== Task prompt ==
Print the listing once more, exactly as written.

== Data to use ==
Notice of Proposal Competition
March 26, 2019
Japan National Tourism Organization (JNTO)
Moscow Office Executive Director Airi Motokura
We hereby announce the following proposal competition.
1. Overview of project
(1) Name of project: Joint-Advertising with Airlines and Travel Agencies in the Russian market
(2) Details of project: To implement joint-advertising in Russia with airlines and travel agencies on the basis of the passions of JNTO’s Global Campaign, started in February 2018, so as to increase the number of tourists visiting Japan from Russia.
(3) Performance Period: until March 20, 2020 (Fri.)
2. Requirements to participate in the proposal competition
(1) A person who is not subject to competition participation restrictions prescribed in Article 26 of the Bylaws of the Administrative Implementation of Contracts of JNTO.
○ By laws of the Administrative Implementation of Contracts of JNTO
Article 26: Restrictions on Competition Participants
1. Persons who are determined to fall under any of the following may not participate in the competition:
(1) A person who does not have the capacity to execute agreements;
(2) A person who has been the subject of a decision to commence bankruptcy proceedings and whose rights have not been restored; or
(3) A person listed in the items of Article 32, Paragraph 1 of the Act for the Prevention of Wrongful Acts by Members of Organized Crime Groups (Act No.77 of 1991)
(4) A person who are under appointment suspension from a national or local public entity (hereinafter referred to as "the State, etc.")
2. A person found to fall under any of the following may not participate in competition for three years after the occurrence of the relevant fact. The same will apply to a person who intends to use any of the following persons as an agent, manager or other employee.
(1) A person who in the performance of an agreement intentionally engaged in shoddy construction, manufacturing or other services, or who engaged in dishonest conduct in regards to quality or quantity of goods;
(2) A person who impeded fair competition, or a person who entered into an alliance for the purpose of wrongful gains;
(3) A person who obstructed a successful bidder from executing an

== Solved problem ==
Notice of Proposal Competition
March 26, 2019
Japan National Tourism Organization (JNTO)
Moscow Office Executive Director Airi Motokura
We hereby announce the following proposal competition.
1. Overview of project
(1) Name of project: Joint-Advertising with Airlines and Travel Agencies in the Russian market
(2) Details of project: To implement joint-advertising in Russia with airlines and travel agencies on the basis of the passions of JNTO’s Global Campaign, started in February 2018, so as to increase the number of tourists visiting Japan from Russia.
(3) Performance Period: until March 20, 2020 (Fri.)
2. Requirements to participate in the proposal competition
(1) A person who is not subject to competition participation restrictions prescribed in Article 26 of the Bylaws of the Administrative Implementation of Contracts of JNTO.
○ By laws of the Administrative Implementation of Contracts of JNTO
Article 26: Restrictions on Competition Participants
1. Persons who are determined to fall under any of the following may not participate in the competition:
(1) A person who does not have the capacity to execute agreements;
(2) A person who has been the subject of a decision to commence bankruptcy proceedings and whose rights have not been restored; or
(3) A person listed in the items of Article 32, Paragraph 1 of the Act for the Prevention of Wrongful Acts by Members of Organized Crime Groups (Act No.77 of 1991)
(4) A person who are under appointment suspension from a national or local public entity (hereinafter referred to as "the State, etc.")
2. A person found to fall under any of the following may not participate in competition for three years after the occurrence of the relevant fact. The same will apply to a person who intends to use any of the following persons as an agent, manager or other employee.
(1) A person who in the performance of an agreement intentionally engaged in shoddy construction, manufacturing or other services, or who engaged in dishonest conduct in regards to quality or quantity of goods;
(2) A person who impeded fair competition, or a person who entered into an alliance for the purpose of wrongful gains;
(3) A person who obstructed a successful bidder from executing an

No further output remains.